* INSTRUCTION A *
Revise the blog post on returning to creative work from "For now, here" to "in my steps.", changing "crossroads" to "junction".
* INSTRUCTION B *
In the blog post on returning to creative work, which monsoon does the writer welcome?

* SOURCE *
+ + + + + + +
My life’s journey over the last three or four months was inward bound and so, most words from the time went into the black moleskin that held my hands through some sad, dark days. I haven’t had the courage to write or do much in the manner of sharing since the loss of my boy Yogi, and since his illness for that matter. Death and illness of a dear one sap energy in a way that is very depleting at a physical level even though acceptance does come in emotionally. I miss him so, so much that, on the other hand, I wonder what it means really, this emotional acceptance. It’s a funny thing, and I want to share that whole process here when I am ready to. So while I still cannot articulate his loss, just as yet at least, I have been getting myself together – getting back to my routine and perusing the beloved projects that I had left to marinate in the subconscious. The thing about losing continuity in the arts is that it is hard to get back to that precious creative flow. The confusion, the anxiety of picking up threads and so on. A bit more pronounced in my case given my predisposition to long-ish, dark-ish cycles of depression. I am glad for this spell of the wonderful north east monsoon, for the tropical rains always, always lift my spirits as do clouds and grey skies.
For now, here I am breaking a silence, and here I am at ambivalent crossroads of the creative life yet again. But these windows before me promise the most beautiful possibilities, new leaves and the sparkle of spring in my steps.
Welcome back rumsy! Ramya Reddy
Way to go..love the spirit x
I was 19 when an elderly gentleman at my first solo exhibition told me- ‘ you have skill but you are not yet an artist. For one so young, you have had no profound experiences yet.It will come and then you will be an artist…’ I did not understand or agree then, in some sense I still don’t. And yet, I know that this journey that is life- with it’s ups and downs, the many months of marination of experiences sometimes to painful to hold in our consciousness, in some sense set us free to truly explore creatively. We just have to be willing and ready to let it flow as and when it does. Unafraid of what comes out. the decision to share that outpouring is personal and comes later. For now, I wish you love and courage to pick up those threads and weave – a new blanket of —————— (fill in that blank with whatever will give you most peace).
+ + + + + + +
* DATASET *
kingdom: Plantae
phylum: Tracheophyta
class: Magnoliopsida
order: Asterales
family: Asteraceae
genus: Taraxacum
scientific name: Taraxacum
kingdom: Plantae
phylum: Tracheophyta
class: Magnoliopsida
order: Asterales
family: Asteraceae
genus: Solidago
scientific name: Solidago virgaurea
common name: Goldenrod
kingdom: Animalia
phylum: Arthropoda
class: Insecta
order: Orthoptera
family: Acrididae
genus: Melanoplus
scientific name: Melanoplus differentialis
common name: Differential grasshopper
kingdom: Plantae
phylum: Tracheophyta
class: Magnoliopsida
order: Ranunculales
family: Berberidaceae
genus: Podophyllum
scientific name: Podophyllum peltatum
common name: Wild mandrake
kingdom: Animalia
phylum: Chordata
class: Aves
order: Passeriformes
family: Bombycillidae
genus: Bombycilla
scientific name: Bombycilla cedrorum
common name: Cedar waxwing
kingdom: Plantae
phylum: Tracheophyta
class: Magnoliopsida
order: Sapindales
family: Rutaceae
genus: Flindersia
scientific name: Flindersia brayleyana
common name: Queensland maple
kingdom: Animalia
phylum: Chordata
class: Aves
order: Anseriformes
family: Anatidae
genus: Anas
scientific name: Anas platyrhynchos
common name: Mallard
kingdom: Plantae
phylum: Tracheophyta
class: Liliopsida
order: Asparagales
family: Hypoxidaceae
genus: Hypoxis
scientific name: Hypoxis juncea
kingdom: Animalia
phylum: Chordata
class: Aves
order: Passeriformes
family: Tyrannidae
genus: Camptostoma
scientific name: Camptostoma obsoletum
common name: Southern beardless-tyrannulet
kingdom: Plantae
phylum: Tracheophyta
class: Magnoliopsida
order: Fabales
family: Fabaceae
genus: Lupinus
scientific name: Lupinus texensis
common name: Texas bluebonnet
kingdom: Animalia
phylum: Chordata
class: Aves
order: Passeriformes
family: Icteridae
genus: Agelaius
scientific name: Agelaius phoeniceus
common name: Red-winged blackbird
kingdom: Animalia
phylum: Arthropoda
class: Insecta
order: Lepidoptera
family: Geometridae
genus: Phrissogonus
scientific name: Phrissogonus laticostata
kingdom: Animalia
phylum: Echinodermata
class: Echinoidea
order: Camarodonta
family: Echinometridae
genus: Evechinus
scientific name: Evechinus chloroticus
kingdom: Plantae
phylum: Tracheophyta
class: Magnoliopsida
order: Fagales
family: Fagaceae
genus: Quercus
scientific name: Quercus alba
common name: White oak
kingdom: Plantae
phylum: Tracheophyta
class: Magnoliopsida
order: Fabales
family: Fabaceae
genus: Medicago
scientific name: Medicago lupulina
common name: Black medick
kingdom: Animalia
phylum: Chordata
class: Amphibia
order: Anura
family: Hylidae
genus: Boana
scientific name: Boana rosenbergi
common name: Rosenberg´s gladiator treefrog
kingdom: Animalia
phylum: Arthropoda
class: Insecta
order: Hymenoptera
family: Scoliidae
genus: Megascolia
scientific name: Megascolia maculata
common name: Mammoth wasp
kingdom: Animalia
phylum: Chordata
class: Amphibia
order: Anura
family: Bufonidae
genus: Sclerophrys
+ + + + + + +
* WRITTEN RESPONSE A *
For now, here I am breaking a silence, and here I am at ambivalent junction of the creative life yet again. But these windows before me promise the most beautiful possibilities, new leaves and the sparkle of spring in my steps.

* WRITTEN RESPONSE B *
The north east monsoon.